Derrick McAdoo

Profile
- Position: Running back

Personal information
- Born: April 2, 1965 (age 61) Pensacola, Florida, U.S.
- Listed height: 5 ft 10 in (1.78 m)
- Listed weight: 200 lb (91 kg)

Career information
- College: Baylor University

Career history
- 1987–88: St. Louis / Phoenix Cardinals
- 1988: Tampa Bay Buccaneers
- 1989–91: Hamilton Tiger-Cats
- 1993: Toronto Argonauts
- 1995: Hamilton Tiger-Cats

Awards and highlights
- CFL East All-Star (1989);
- Stats at Pro Football Reference

= Derrick McAdoo =

American gridiron football player (born 1965)

Derrick McAdoo (born April 2, 1965) is an American former professional football player who was a running back in the National Football League (NFL) and Canadian Football League (CFL). He was a CFL All-Star in 1989.
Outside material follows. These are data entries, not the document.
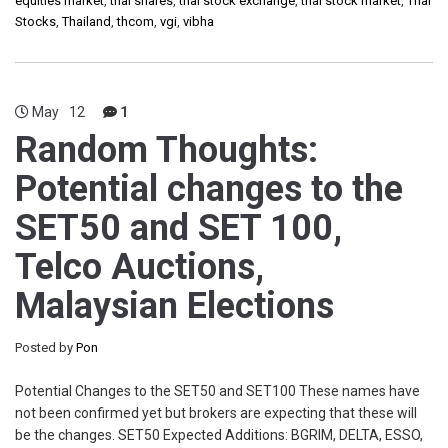
equities market
,
thai shares
,
thai stock exchange
,
thai stock market
,
Thai
Stocks
,
Thailand
,
thcom
,
vgi
,
vibha
May
12
1
Random Thoughts:
Potential changes to the
SET50 and SET 100,
Telco Auctions,
Malaysian Elections
Posted by
Pon
Potential Changes to the SET50 and SET100 These names have
not been confirmed yet but brokers are expecting that these will
be the changes. SET50 Expected Additions: BGRIM, DELTA, ESSO,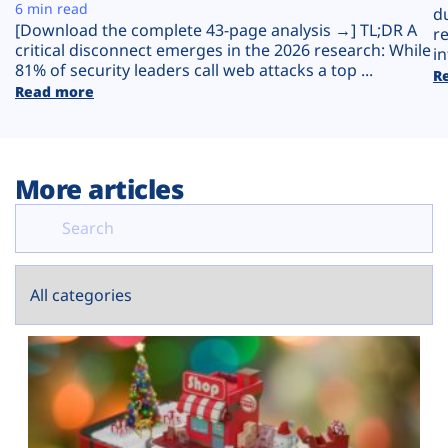
Plans
6 min read
d
[Download the complete 43-page analysis →] TL;DR A
r
critical disconnect emerges in the 2026 research: While
in
81% of security leaders call web attacks a top ...
R
Read more
More articles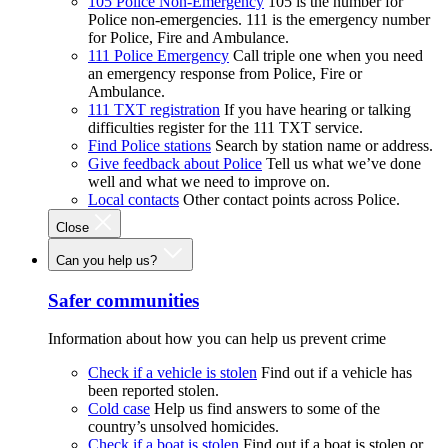
105 Police Non-Emergency
105 is the number for
Police non-emergencies. 111 is the emergency number
for Police, Fire and Ambulance.
111 Police Emergency
Call triple one when you need
an emergency response from Police, Fire or
Ambulance.
111 TXT registration
If you have hearing or talking
difficulties register for the 111 TXT service.
Find Police stations
Search by station name or address.
Give feedback about Police
Tell us what we’ve done
well and what we need to improve on.
Local contacts
Other contact points across Police.
Close
Can you help us?
Safer communities
Information about how you can help us prevent crime
Check if a vehicle is stolen
Find out if a vehicle has
been reported stolen.
Cold case
Help us find answers to some of the
country’s unsolved homicides.
Check if a boat is stolen
Find out if a boat is stolen or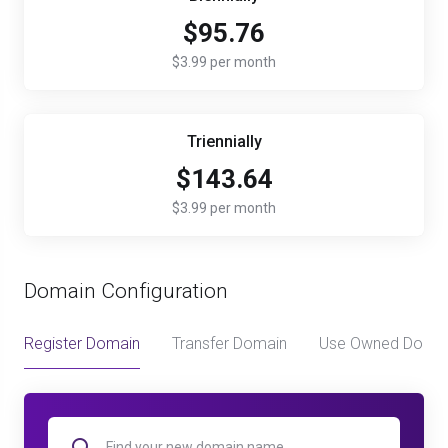
$95.76
$3.99 per month
Triennially
$143.64
$3.99 per month
Domain Configuration
Register Domain
Transfer Domain
Use Owned Doma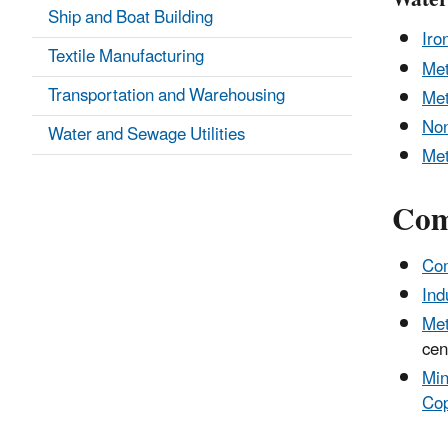
Ship and Boat Building
Iro
Textile Manufacturing
Met
Transportation and Warehousing
Met
Non
Water and Sewage Utilities
Met
Com
Com
Ind
Met
cen
Min
Cop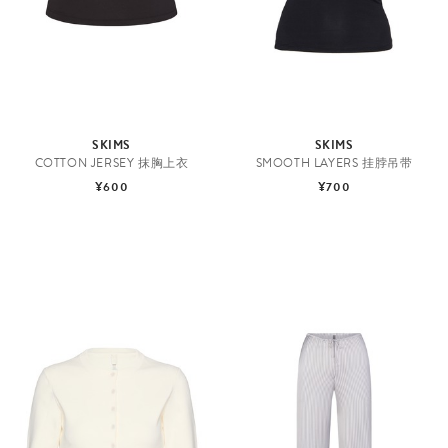
SKIMS
SKIMS
COTTON JERSEY 抹胸上衣
SMOOTH LAYERS 挂脖吊带
¥600
¥700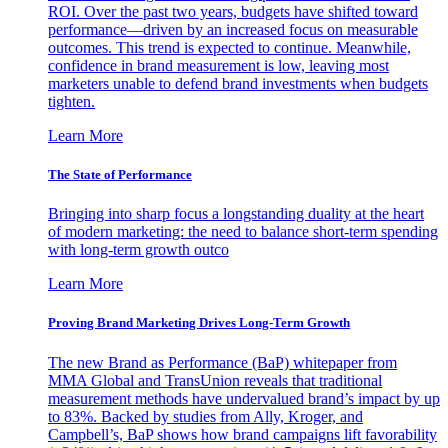
ROI. Over the past two years, budgets have shifted toward
performance—driven by an increased focus on measurable
outcomes. This trend is expected to continue. Meanwhile,
confidence in brand measurement is low, leaving most
marketers unable to defend brand investments when budgets
tighten.
Learn More
The State of Performance
Bringing into sharp focus a longstanding duality at the heart
of modern marketing: the need to balance short-term spending
with long-term growth outco
Learn More
Proving Brand Marketing Drives Long-Term Growth
The new Brand as Performance (BaP) whitepaper from
MMA Global and TransUnion reveals that traditional
measurement methods have undervalued brand’s impact by up
to 83%. Backed by studies from Ally, Kroger, and
Campbell’s, BaP shows how brand campaigns lift favorability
McAdoo signed with the St. Louis Cardinals in 1987 after playing football with the Baylor Bears. He rushed for 230 yards in his first season.. He came to Canada in 1989 and played with the Hamilton Tiger-Cats. He had a career season, rushing for 1039 yards and was chosen as an all-star. He later played one season (4 regular season games) with the Toronto Argonauts He now lives in Katy, Texas with his wife and two children.